Most Christians are dispensational. They don’t know it, but they are. It is often heard in statements like, “not under the law, but under grace.
This morning in the Christian church we attend the pastor made the weekly plea to collect the offering. In his plea he noted that tithing is an Old Testament teaching that is “ratified” in the New Testament. He went on to talk about the “thread” that tied the old and new testaments together. He used the illustration that if we do not tithe we should just take the pages between Malachi and Matthew and “just rip the Old Testament out and throw it away.”
I didn’t find anything unusual about the plea since this is the typical approach by most Christian churches across the United States every week. However, this week we began a new series on giving from a biblical perspective. Apparently, giving comes down to two things: money and talent. An example was made between Michael W. Smith, a famous Christian musical artist, and Madonna, a secular musical artist. To illustrate the difference, the preacher compared and contrasted the two artists pointing out that one of them gave their talents to God while the other did not. I don’t want to read a WHOLE lot into this, however, let me point out. Madonna is using her talents, like all other musical artists, to garner wealth. Musicians love what they do and they love it better when they can make a living doing it. Michael W. Smith, and ALL OTHER Christian musicians are doing the exact same thing. They are using their talents to garner wealth. There is virtually no distinction between their talents. However, there is a distinction between their message. But to illustrate this point, just google how many Christian artists have had a moral failure, or come out of the closet. Let’s not put any stock there!

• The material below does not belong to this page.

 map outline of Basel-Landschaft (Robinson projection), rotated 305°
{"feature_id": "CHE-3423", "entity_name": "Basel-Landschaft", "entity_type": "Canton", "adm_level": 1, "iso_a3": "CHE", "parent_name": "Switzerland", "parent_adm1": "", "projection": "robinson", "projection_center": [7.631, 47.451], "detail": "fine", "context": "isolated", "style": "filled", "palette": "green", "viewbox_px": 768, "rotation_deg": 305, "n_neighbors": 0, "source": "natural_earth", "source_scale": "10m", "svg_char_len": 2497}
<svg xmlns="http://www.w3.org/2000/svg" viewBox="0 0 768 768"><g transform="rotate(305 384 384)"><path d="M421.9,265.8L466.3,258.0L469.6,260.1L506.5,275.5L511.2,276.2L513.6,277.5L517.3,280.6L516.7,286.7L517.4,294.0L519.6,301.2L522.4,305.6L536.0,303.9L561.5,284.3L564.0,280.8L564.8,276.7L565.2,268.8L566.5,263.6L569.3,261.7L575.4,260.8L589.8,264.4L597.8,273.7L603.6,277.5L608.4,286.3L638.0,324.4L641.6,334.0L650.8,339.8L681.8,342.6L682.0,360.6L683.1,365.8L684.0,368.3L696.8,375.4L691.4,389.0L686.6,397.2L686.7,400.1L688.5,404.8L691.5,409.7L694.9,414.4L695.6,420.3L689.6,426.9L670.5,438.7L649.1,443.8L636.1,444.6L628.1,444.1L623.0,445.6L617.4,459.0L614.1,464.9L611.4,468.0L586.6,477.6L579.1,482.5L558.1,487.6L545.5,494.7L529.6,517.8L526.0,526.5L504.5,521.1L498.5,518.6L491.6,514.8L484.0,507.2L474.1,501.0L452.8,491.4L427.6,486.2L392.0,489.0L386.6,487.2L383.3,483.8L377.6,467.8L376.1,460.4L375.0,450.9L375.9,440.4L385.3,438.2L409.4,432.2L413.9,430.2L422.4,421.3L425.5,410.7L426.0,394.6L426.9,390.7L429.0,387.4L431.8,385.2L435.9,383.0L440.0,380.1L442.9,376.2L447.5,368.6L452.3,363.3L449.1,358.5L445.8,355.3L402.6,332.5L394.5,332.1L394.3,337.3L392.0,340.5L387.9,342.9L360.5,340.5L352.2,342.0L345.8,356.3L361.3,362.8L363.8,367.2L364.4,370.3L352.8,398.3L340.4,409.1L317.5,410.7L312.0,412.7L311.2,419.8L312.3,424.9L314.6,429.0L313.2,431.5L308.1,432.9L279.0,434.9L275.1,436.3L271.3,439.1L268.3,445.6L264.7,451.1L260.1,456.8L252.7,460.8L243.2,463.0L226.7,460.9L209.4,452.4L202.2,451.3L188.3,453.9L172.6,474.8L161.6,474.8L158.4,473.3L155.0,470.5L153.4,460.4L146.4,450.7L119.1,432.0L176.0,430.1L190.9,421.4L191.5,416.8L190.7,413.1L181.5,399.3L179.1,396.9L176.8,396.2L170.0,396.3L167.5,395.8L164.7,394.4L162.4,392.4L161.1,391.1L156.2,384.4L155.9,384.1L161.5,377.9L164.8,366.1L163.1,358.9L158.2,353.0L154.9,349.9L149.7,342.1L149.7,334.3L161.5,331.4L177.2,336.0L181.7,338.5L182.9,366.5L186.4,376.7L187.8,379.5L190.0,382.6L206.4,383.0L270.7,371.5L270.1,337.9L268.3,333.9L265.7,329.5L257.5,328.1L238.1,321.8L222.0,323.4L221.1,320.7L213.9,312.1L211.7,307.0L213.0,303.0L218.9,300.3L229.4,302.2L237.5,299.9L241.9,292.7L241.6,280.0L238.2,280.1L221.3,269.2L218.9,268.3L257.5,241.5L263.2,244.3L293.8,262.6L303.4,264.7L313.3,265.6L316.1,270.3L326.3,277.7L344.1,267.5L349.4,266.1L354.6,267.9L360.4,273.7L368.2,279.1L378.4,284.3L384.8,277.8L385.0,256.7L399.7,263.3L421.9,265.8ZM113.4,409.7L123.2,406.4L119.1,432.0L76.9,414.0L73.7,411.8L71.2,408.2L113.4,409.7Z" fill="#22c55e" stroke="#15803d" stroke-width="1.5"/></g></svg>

If you are not aware, several great sages have listed the 613 laws of the Torah (Law) in a catalog version. The most commonly viewed version is found in the Mishneh Torah by the great Rabbi Maimonides. It must be noted that many of these commandments (such as all the commandments associated with sacrifices) are not practicable as long as there is no Temple in Jerusalem. But apart from that, the commands, called Mitzvot, are expected to be followed by faithful Jews. Of these 613 laws several of them prescribe the laws of tithing. Tithing was prescribed under the Law first with Abraham and then carried down through Moses and ensuing generations. Dispensationalists, however, do not believe in the Law: “We are under a new Law, the Law of Grace. We have more revelation about God, and are no longer required to keep ceremonial laws given to the Jews. The moral law is always in effect as a guide, but we are no longer condemned by it, since we have a savior that has overcome for us.” Tithing was a part of the ceremonial Law, not the moral Law, and therefore is no longer applicable. But that is not what is taught in churches today.
If we were to turn to the Christian New Testament and search on tithing, there is virtually nothing listed about tithing as a percent or a required obligation for Christians. But if we all stopped giving to the church, it would go bankrupt! So this ruse continues. It is no wonder most Christian really do not know what they believe, since their own worldview is self-refuting.

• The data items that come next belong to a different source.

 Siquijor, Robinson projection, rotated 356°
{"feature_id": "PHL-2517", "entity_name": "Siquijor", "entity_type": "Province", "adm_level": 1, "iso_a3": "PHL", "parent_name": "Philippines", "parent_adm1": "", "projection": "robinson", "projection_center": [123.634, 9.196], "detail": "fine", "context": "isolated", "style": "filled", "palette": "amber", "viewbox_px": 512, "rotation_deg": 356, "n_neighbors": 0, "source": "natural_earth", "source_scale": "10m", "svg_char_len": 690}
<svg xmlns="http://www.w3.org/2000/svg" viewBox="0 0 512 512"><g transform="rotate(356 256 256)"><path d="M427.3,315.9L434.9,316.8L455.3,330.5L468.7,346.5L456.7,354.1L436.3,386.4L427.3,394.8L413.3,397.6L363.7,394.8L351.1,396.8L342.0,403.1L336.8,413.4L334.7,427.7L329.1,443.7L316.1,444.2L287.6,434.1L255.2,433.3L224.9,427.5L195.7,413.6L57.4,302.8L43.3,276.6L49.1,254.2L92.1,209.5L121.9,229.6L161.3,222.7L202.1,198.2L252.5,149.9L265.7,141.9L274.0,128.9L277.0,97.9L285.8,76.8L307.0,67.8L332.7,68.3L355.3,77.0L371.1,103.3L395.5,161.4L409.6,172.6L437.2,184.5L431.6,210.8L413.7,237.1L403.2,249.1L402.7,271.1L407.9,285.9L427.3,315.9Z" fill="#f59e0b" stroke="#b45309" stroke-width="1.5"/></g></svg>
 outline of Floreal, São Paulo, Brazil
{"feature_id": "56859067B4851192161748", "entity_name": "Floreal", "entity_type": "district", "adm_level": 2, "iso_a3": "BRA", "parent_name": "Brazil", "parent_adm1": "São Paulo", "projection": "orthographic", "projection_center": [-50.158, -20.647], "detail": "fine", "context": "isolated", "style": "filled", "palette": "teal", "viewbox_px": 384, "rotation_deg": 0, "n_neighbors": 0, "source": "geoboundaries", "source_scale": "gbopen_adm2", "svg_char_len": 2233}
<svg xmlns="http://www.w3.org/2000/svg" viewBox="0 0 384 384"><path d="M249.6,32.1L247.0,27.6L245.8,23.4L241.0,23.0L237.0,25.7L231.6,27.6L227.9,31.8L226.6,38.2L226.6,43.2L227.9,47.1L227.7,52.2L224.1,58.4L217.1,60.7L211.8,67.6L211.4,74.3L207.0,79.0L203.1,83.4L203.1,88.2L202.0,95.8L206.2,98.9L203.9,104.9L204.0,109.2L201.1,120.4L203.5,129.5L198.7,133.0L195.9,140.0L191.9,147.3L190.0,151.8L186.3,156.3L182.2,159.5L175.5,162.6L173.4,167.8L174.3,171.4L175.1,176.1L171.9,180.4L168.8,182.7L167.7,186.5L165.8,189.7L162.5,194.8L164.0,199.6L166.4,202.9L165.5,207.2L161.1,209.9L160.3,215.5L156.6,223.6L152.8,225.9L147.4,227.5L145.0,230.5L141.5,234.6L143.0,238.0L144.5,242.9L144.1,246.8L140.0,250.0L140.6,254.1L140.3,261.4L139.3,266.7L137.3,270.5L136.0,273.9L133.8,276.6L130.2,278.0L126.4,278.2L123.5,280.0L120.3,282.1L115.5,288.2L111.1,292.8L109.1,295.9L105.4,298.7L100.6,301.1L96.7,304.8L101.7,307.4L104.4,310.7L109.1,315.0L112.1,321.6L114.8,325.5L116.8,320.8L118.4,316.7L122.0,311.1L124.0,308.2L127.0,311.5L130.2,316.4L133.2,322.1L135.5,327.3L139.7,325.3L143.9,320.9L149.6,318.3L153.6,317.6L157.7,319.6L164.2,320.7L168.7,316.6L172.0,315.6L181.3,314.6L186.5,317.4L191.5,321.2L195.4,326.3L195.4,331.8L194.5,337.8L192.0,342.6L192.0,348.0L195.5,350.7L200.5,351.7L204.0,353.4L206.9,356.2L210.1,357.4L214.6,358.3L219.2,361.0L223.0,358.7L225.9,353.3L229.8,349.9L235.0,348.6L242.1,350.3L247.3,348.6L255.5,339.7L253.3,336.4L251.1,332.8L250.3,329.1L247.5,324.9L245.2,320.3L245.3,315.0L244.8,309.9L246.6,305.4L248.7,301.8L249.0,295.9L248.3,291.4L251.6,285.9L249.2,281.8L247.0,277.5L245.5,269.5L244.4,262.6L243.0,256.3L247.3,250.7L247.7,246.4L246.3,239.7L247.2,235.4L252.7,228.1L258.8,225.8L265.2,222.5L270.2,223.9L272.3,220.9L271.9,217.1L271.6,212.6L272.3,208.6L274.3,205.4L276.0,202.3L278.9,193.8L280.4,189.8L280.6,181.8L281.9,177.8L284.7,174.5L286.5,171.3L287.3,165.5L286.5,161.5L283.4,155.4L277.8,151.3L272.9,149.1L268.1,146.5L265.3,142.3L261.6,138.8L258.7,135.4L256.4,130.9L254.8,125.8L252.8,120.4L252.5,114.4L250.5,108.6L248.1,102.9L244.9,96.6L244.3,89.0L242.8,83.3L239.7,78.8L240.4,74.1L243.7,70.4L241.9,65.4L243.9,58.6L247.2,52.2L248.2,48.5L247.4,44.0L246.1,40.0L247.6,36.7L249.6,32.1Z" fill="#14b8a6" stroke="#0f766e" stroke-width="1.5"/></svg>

James the brother of Jesus warns us (James 2) that we can not just keep part of the law–that we are bound to all of it, or bound to none of it. The churches teaching on the law and tithing is contradictory and self-refuting. Next week we will hear a message about some other other moral issue and told we are not under the Law, but under grace. But NOT today!
Which is it?
The only way to rationalize tithing as bound upon modern day Christians in any fashion is to embrace the reality that Gods Law is fully in effect and will remain so until the next world comes. But this becomes problematic for modern Christians that want to deny the power of the Law and it’s presence in the daily lives of the Christian faith. But at the end of the day, this is also the very reason that being a Christian no longer means that a person adheres to any specific set of moral or ethical suppositions. The rejecting of God’s Law displaces any moral or ethical obligation by which I must live, while absolving any recourse on the part of God to intervene on my behalf. What is clear in the Old and New Testaments alike: obedience yields blessing.